Susan Granger’s review of “Norm of the North” (Lionsgate)

 

Riffing on the animated popularity of “Ice Age” and “Frozen,” this CGI tale introduces an amiable, appealing, English-speaking polar bear named Norm (voiced by Rob Schneider) who dances the Arctic Shake.

After his King of the North grandfather (voiced by Colm Meaney) disappears, greedy Mr. Greene (voiced by Ken Jeong), an unscrupulous real estate developer, decides to airlift pre-fab condos, turning their pristine wilderness into a tourist attraction.

So Norm stows away on a boat to New York City, where he pretends to be an actor in a bear costume in order to infiltrate Mr. Greene’s nefarious operation in order to stop him.

That’s where he crosses paths with Vera Brightley (voiced by Heather Graham), Greene’s marketing executive who’s eager to get her savvy daughter Olympia (voiced by Maya Kaye) into a better school. Lifting the concept of sidekicks like Minions, Norm is accompanied by three flatulent lemmings.
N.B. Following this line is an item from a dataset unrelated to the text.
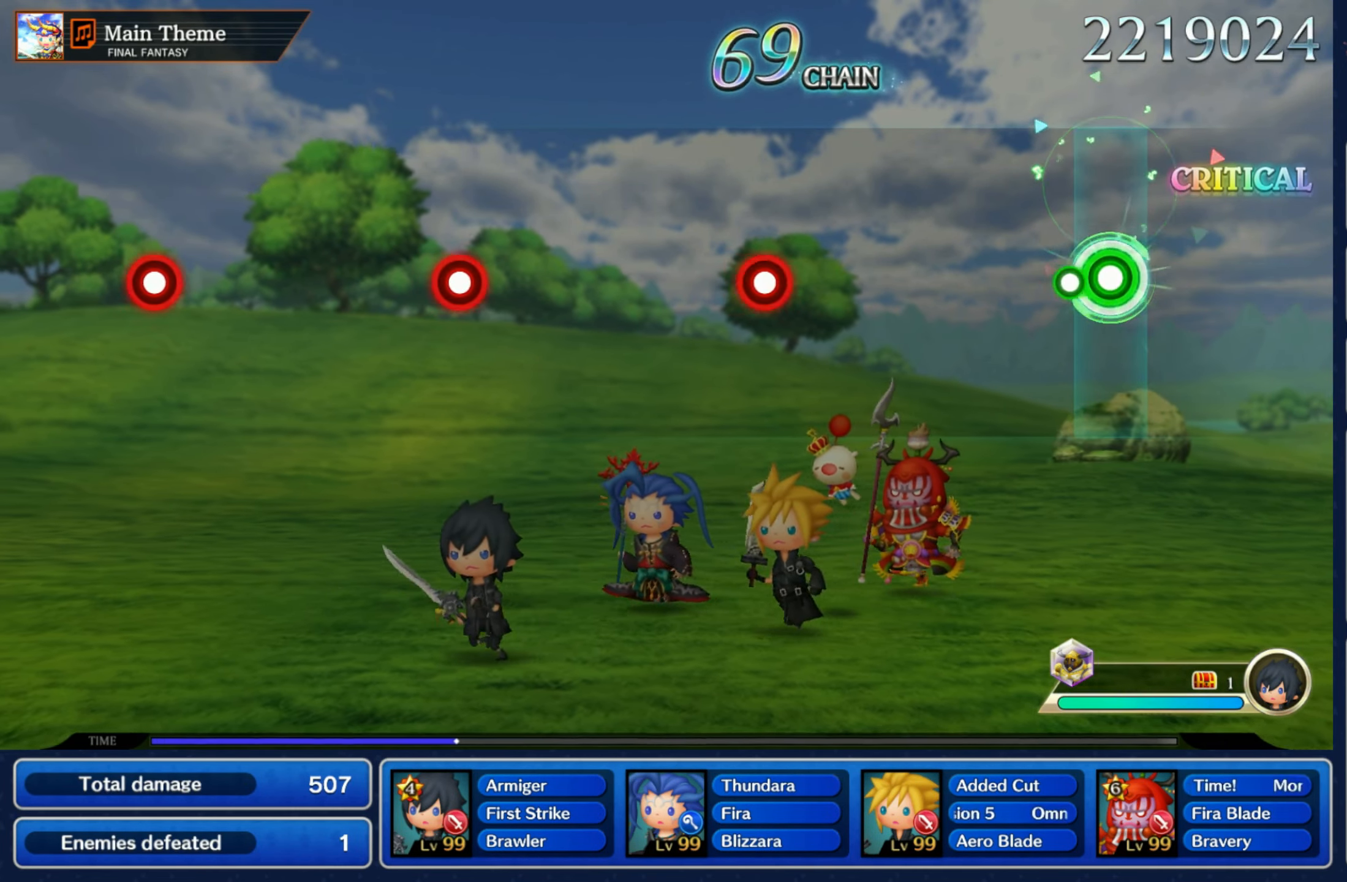
{"dt_ms": 500, "buttons": ["R1"], "left_stick": "center", "right_stick": "center", "events": [[67, "R1", "up"], [83, "left_stick", "center"], [483, "R1", "down"]]}
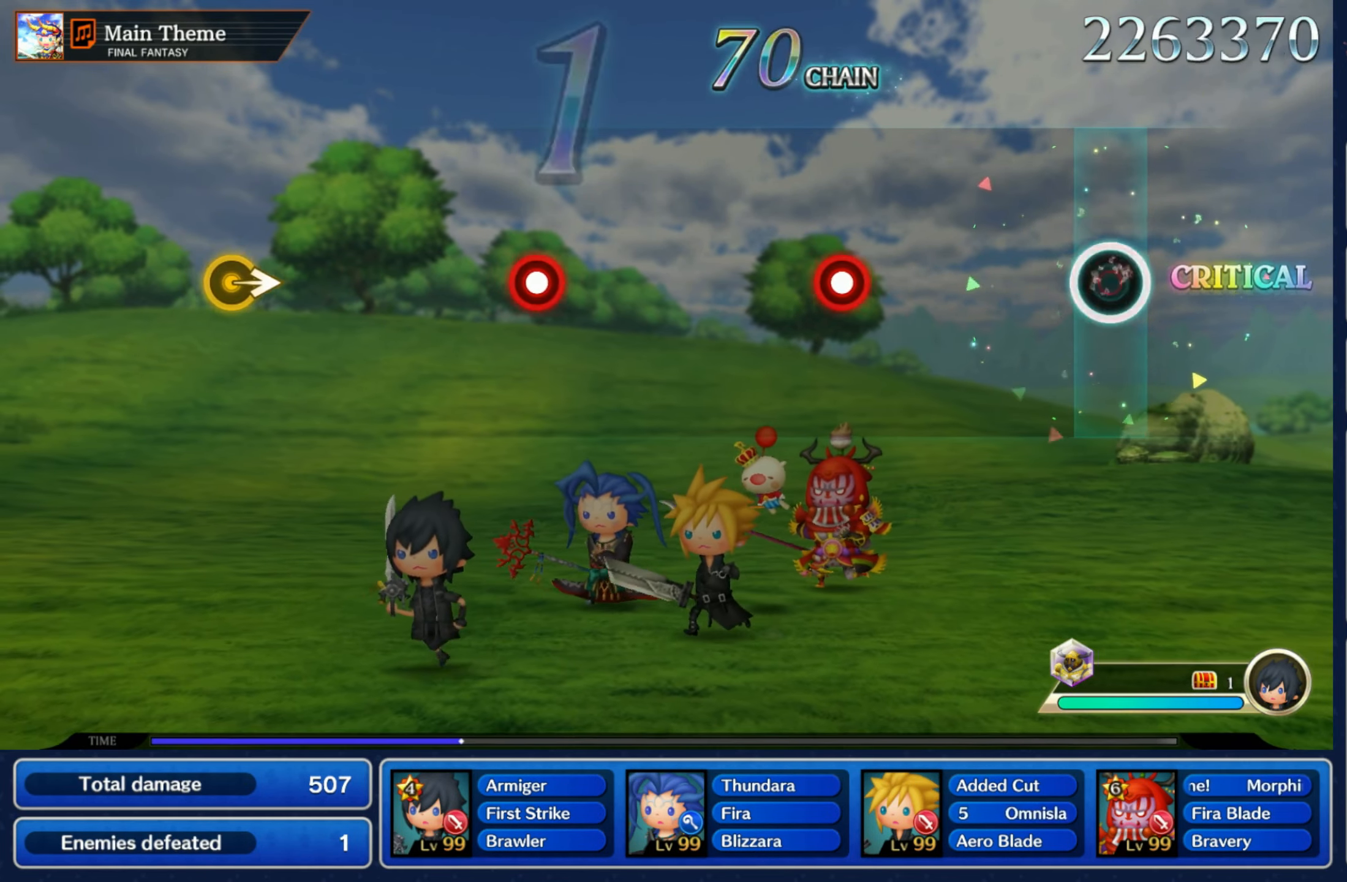
{"dt_ms": 500, "buttons": [], "left_stick": "center", "right_stick": "center", "events": [[83, "R1", "up"], [383, "R1", "down"], [500, "R1", "up"]]}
Scripted by Daniel & Steven Altiere and Malcolm Goldman, directed by Trevor Wall, the shoddy slapstick is not only derivative but formulaic. The characters are weakly developed and the animation is remarkably cheesy, particularly when compared with Pixar and Disney. The only bright spot comes from quips emanating from the seagull Socrates (voiced by Bill Nighy).

FYI: originally developed as a direct-to-DVD release, it somehow found its way into theaters, perhaps because of its perfunctory environmental message about the dangers of climate change.

On the Granger Movie Gauge of 1 to 10, “Norm of the North” is a stale, trivial 3; it’s a charmless, blandly boring 93 minute interlude.